Last week, an elementary teacher tearfully confided to me that she has a credit card she keeps secret from her husband.
The teacher doesn’t use the secret credit card to add to her designer shoe collection, to hit the spa or even to by presents or to go out with friends.
Instead, she uses the plastic to pay for things like copying paper. And dry erase markers. And books like “Charlotte’s Web” and “Pig for President” and “Junie B. Jones and the Yucky, Blucky Fruitcake.”
The teacher, who has been in the field for about 10 years, says she first spent money out of pocket on her students back when she was still an eager to please first-year teacher. Back then, she told herself she would stop spending once she had a classroom library in order and a few backup resource materials for students working above or below grade level.
But in recent years, she says she has found herself spending more, as her cash-strapped district has been pushing her principal to spend less and less on supplies for teachers and their classrooms.
“I feel like we are being asked to do even more with less,” the teacher told me. “And I look at what my students might be missing and I hate to see it – to have them shortchanged. So I go out there and spend the money myself. And hope that in the end, my marriage isn’t what suffers.”
Later this month, the current lame duck Congress will return to Washington to consider several pieces of education legislation.
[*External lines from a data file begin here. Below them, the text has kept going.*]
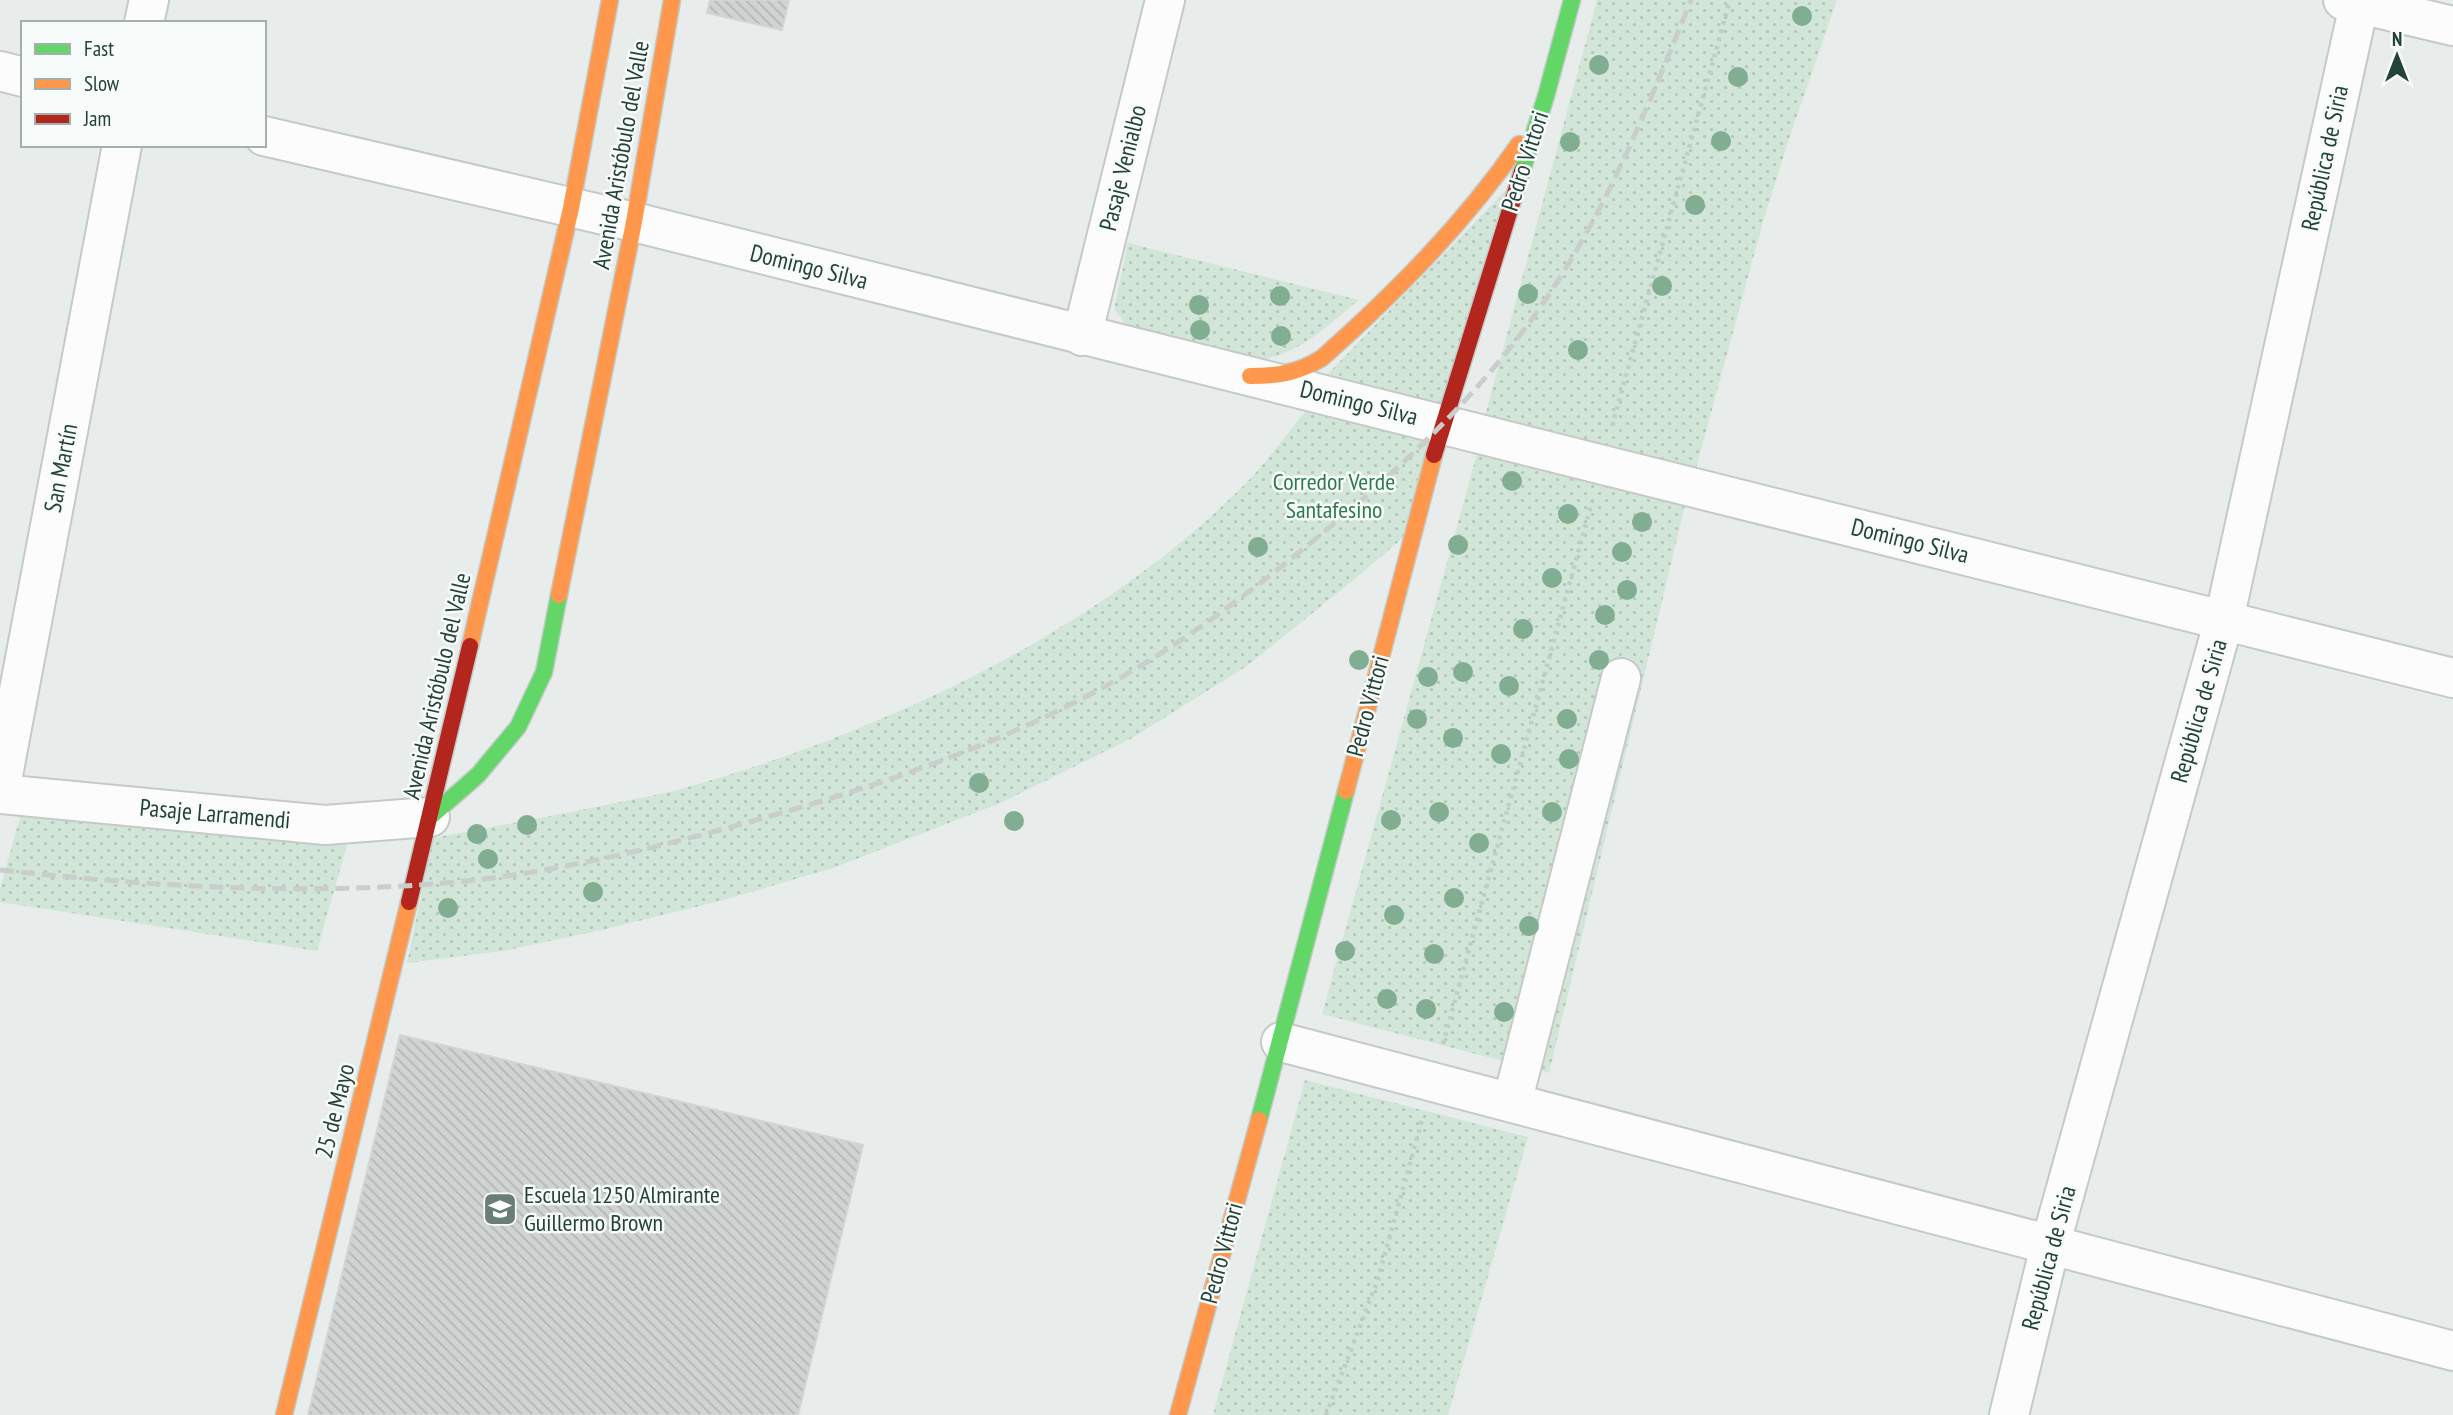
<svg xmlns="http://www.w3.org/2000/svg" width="2453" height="1415" font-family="'PT Sans Narrow',sans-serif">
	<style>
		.grass { fill: url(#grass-dots) }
		.building { fill: url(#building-back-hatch); stroke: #d1d6d4; stroke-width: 2 }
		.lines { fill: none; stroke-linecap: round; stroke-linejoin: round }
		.street-casing { stroke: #c5cac8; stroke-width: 42 }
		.fast-casing { stroke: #c3cbc8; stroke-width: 19 }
		.slow-casing { stroke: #c3cbc8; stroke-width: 19 }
		.jam-casing { stroke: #c3cbc8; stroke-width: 19 }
		.path { stroke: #c3ccca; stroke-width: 4.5; stroke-dasharray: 3.5 5; stroke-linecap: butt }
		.street { stroke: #fcfcfc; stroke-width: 38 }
		.fast { stroke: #63d668; stroke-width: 16 }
		.slow { stroke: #ff974d; stroke-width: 16 }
		.jam { stroke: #b3261e; stroke-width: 16 }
		.rail { stroke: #c9cdcc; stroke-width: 5; stroke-dasharray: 14 7; stroke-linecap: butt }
		.tree { fill: #81ae93 }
		.labels { text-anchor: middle; stroke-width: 5; stroke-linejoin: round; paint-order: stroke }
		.street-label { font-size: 24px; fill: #24423a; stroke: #f7fbf9 }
		.park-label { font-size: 24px; fill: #2d7a4b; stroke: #f7fbf9 }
		.poi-label { font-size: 24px; fill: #24423a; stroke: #f7fbf9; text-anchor: start }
	</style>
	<defs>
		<pattern id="grass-dots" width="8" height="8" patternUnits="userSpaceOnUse" patternTransform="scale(1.75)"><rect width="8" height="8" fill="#d1e6d8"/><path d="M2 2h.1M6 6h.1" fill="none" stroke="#b3c6ba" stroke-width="1.8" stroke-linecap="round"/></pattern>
		<pattern id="building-back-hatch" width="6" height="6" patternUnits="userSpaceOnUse" patternTransform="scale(1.75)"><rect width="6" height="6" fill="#cfd4d2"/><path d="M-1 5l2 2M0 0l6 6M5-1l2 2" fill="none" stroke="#b2b7b5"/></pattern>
	</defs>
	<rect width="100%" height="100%" fill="#e8edeb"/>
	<path class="grass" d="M1597 0H1837L1790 136 1763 222 1695 472 1484 420Z
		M1508 188 1447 413 1321 381Z
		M1128 243 1359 300C1329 324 1302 353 1263 359L1126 325 1114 309Z
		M1309 407 1442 441 1418 525 1362 573 1247 666 1132 738 1003 802 833 868 720 901 606 929 503 951 407 963 433 838C496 826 558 815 620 802 643 797 666 794 688 787 888 730 1100 631 1248 481 1270 458 1289 431 1309 407Z
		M1478 450 1686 501 1549 1073 1322 1014Z
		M22 810 347 845 317 951 0 902V889Z
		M1305 1080 1528 1137 1448 1415H1213Z"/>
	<path class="building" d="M710 0H789L782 30 707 13Z
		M400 1035 863 1145 798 1415H308Z"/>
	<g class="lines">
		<g class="street-casing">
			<path id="street" d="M2343 0 2453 26
				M144 23 149 0
				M0 71 23 77
				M264 136 634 222 2453 678
				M1082 336 1165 0
				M0 791 122 145
				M0 794 325 825 430 817
				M1281 1042 2453 1351
				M1512 1103 1621 678
				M2009 1415 2050 1246 2224 620 2360 0"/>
		</g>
		<g class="fast-casing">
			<path id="fast" d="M1522 171 1546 96 1572 0
				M430 817 478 775 518 727 544 672 559 595
				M1259 1120 1346 791"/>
		</g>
		<g class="slow-casing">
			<path id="slow" d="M1250 376C1278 376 1298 373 1322 358 1395 293 1463 225 1519 144
				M559 595 634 222 672 0
				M470 646 571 208 610 0
				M1346 791 1434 455
				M284 1415 409 902
				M1178 1415 1259 1120"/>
		</g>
		<g class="jam-casing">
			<path id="jam" d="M1434 455 1522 171
				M409 902 470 646"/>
		</g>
		<path class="path" d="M1612 426 1730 0
			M1443 1044 1592 502
			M1326 1415 1378 1279 1422 1120"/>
		<use href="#street" class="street"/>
		<use href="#fast" class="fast"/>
		<use href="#slow" class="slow"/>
		<use href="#jam" class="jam"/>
		<path class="rail" d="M0 870C159 887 316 897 476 880 569 869 659 847 749 822 884 785 1022 738 1142 665 1216 620 1284 566 1350 510 1415 454 1478 393 1529 323 1601 226 1646 111 1691 0"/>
	</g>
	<g class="tree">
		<circle cx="1802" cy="16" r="10"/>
		<circle cx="1599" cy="65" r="10"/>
		<circle cx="1738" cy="77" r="10"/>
		<circle cx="1721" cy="141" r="10"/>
		<circle cx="1570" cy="142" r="10"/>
		<circle cx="1695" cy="205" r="10"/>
		<circle cx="1662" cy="286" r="10"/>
		<circle cx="1528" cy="294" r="10"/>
		<circle cx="1280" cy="296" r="10"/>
		<circle cx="1199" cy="305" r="10"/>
		<circle cx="1200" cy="330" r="10"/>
		<circle cx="1281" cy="336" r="10"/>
		<circle cx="1578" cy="350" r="10"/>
		<circle cx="1512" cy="481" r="10"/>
		<circle cx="1568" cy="514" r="10"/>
		<circle cx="1642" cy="522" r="10"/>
		<circle cx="1458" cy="545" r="10"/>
		<circle cx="1258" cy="547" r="10"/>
		<circle cx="1622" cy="552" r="10"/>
		<circle cx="1552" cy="578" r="10"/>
		<circle cx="1627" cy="590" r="10"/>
		<circle cx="1605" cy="615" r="10"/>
		<circle cx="1523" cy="629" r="10"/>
		<circle cx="1359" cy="660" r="10"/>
		<circle cx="1599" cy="660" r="10"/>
		<circle cx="1463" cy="672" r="10"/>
		<circle cx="1428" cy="677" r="10"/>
		<circle cx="1509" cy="686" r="10"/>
		<circle cx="1417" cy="719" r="10"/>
		<circle cx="1567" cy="719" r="10"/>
		<circle cx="1453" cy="738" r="10"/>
		<circle cx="1501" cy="754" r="10"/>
		<circle cx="1569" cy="759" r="10"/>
		<circle cx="979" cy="783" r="10"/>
		<circle cx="1439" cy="812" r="10"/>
		<circle cx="1552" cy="812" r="10"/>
		<circle cx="1391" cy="820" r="10"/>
		<circle cx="1014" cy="821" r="10"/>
		<circle cx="527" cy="825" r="10"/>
		<circle cx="477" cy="834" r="10"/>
		<circle cx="1479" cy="843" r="10"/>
		<circle cx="488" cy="859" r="10"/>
		<circle cx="593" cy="892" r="10"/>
		<circle cx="1454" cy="898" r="10"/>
		<circle cx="448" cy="908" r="10"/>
		<circle cx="1394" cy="915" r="10"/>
		<circle cx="1529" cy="926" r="10"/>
		<circle cx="1345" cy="951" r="10"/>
		<circle cx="1434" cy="954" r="10"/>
		<circle cx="1387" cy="999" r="10"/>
		<circle cx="1426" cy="1009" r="10"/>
		<circle cx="1504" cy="1012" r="10"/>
	</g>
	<defs>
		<g id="school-square" transform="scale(1.75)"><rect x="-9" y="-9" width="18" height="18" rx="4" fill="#697e78" stroke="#f7fbf9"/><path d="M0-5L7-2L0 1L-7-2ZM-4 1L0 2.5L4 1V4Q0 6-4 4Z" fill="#fff"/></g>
	</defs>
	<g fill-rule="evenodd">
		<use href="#school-square" x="500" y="1209"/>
	</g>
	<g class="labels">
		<g class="street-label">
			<text transform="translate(621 155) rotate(-80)" y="8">Avenida Aristóbulo del Valle</text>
			<text transform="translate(2325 158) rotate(-78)" y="8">República de Siria</text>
			<text transform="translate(1525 161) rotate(-72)" y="8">Pedro Vittori</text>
			<text transform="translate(1123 168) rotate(-76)" y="8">Pasaje Venialbo</text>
			<text transform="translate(809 267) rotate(14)" y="8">Domingo Silva</text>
			<text transform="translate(1359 403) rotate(14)" y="8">Domingo Silva</text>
			<text transform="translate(61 468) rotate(-79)" y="8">San Martín</text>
			<text transform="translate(1910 541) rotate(14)" y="8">Domingo Silva</text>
			<text transform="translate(437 686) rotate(-77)" y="8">Avenida Aristóbulo del Valle</text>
			<text transform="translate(1368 706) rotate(-75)" y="8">Pedro Vittori</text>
			<text transform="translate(2199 711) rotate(-74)" y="8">República de Siria</text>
			<text transform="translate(215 814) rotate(5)" y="8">Pasaje Larramendi</text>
			<text transform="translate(335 1111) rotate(-76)" y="8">25 de Mayo</text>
			<text transform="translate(1222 1253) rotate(-75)" y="8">Pedro Vittori</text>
			<text transform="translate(2049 1258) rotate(-75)" y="8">República de Siria</text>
		</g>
		<g class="park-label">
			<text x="1334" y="490">Corredor Verde<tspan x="1334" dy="28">Santafesino</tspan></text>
		</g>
		<g class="poi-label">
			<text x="524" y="1203">Escuela 1250 Almirante<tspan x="524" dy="28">Guillermo Brown</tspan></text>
		</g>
	</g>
	<rect x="21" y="21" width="245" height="126" fill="#f7fbf9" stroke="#a3b1ad" stroke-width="2"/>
	<rect x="35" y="44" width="35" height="10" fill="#63d668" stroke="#a3b1ad" stroke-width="2"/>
	<text x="84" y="56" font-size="21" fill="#24423a">Fast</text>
	<rect x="35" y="79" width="35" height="10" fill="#ff974d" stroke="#a3b1ad" stroke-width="2"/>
	<text x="84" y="91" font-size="21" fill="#24423a">Slow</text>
	<rect x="35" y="114" width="35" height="10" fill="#b3261e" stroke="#a3b1ad" stroke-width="2"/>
	<text x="84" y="126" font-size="21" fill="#24423a">Jam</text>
	<g transform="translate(2397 56)" stroke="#f7fbf9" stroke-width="5" paint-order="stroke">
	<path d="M0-5L12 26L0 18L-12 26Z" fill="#24423a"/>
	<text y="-10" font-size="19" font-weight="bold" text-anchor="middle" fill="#24423a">N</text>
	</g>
</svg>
Among them will be tax-related legislation, including whether to extend the so-called teacher tax deduction, which currently allows teachers to deduct up to $250 a year for school supplies. There has been some discussion, too, about upping the deduction to $500.
In the grand scheme of things, the extension or even expansion of the tax deduction would be a small gesture. But it might go a long way in helping teachers – and reducing a bit of the sting they currently feel when they open up their pocketbooks for their students.